Records from a collection:
_ _ _ _ _ _ _
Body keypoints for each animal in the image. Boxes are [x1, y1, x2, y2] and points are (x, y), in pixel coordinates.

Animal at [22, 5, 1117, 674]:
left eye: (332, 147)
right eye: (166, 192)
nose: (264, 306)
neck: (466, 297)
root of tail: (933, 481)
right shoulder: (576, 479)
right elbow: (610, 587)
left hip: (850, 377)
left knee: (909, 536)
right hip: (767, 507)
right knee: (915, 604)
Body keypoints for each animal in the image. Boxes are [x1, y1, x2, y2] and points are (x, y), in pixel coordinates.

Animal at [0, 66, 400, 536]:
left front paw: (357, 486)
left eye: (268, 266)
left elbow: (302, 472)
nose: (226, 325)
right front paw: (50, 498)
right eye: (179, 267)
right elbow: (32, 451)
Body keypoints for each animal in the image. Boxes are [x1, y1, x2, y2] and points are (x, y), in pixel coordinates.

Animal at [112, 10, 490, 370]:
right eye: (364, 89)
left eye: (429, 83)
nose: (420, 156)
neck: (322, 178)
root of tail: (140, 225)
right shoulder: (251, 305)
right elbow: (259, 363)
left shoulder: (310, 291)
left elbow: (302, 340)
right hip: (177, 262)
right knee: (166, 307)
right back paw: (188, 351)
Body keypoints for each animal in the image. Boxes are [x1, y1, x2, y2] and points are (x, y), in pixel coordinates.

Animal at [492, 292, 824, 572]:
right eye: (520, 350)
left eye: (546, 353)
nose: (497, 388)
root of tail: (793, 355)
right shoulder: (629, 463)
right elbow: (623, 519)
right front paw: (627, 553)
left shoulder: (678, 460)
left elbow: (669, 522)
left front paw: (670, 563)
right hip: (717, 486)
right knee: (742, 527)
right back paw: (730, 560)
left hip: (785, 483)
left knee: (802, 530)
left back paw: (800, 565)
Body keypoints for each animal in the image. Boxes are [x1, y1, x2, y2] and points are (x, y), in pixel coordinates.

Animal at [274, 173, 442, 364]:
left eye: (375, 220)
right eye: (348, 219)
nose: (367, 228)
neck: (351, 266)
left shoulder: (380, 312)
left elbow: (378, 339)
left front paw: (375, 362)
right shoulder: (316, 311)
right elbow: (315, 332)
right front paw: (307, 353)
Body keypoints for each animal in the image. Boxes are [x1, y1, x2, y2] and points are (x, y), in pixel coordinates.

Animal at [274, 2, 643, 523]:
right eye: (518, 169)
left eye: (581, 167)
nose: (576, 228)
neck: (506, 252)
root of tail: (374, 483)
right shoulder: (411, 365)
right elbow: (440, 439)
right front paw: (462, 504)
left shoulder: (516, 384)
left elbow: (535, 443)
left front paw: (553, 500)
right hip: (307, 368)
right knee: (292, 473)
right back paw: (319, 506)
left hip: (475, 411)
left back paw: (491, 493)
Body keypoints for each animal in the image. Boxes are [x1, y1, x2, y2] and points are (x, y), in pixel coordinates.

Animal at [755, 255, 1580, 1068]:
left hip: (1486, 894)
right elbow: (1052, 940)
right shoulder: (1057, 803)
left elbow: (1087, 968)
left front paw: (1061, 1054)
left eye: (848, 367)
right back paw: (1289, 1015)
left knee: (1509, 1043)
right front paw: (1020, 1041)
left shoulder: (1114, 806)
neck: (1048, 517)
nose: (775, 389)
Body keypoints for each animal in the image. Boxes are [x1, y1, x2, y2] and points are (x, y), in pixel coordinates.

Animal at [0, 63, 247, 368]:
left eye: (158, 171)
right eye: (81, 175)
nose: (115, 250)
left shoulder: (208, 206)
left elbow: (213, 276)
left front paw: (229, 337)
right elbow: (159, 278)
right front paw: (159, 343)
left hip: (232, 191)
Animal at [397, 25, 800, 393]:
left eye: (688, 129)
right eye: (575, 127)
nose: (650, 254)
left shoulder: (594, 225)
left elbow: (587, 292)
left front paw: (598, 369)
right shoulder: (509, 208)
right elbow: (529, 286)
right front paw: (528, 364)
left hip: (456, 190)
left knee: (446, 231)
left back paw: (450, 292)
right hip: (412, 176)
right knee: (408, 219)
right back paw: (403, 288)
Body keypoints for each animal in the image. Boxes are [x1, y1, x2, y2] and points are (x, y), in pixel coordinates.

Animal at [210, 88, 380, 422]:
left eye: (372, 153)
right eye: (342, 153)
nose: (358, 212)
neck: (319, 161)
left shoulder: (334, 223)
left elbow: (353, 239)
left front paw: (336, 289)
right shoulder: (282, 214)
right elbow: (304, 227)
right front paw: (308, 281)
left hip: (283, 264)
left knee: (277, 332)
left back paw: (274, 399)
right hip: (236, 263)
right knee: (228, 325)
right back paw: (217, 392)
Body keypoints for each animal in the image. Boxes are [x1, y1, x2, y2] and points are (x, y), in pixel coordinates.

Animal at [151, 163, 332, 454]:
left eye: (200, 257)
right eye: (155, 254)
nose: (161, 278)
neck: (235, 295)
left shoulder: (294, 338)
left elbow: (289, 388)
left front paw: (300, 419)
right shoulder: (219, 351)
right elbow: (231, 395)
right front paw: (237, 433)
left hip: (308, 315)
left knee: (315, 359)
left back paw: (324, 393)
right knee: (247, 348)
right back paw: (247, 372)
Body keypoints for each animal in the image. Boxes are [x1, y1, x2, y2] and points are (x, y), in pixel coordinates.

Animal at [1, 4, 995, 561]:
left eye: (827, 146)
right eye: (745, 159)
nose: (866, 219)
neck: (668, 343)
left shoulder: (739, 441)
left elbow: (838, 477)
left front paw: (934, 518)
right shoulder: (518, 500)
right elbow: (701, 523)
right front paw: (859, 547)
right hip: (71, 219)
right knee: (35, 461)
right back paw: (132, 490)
_ _ _ _ _ _ _
**WHAT IS EXPECTED:**
In your answer, include only the lines above starting at the line that holds "right elbow: (32, 451)" and ending at the line that holds "left back paw: (800, 565)", copied exactly.

**ANSWER FOR THIS EXERCISE:**
right elbow: (32, 451)
Body keypoints for each animal in the image. Boxes are [x1, y1, x2, y2] and points are (x, y), in pixel coordinates.

Animal at [112, 10, 490, 370]:
right eye: (364, 89)
left eye: (429, 83)
nose: (420, 156)
neck: (322, 178)
root of tail: (140, 225)
right shoulder: (251, 305)
right elbow: (259, 363)
left shoulder: (310, 291)
left elbow: (302, 340)
right hip: (177, 262)
right knee: (166, 307)
right back paw: (188, 351)
Body keypoints for each animal in the image. Boxes are [x1, y1, x2, y2] and points are (x, y), in pixel coordinates.

Animal at [492, 292, 824, 572]:
right eye: (520, 350)
left eye: (546, 353)
nose: (497, 388)
root of tail: (793, 355)
right shoulder: (629, 463)
right elbow: (623, 519)
right front paw: (627, 553)
left shoulder: (678, 460)
left elbow: (669, 522)
left front paw: (670, 563)
right hip: (717, 486)
right knee: (742, 527)
right back paw: (730, 560)
left hip: (785, 483)
left knee: (802, 530)
left back paw: (800, 565)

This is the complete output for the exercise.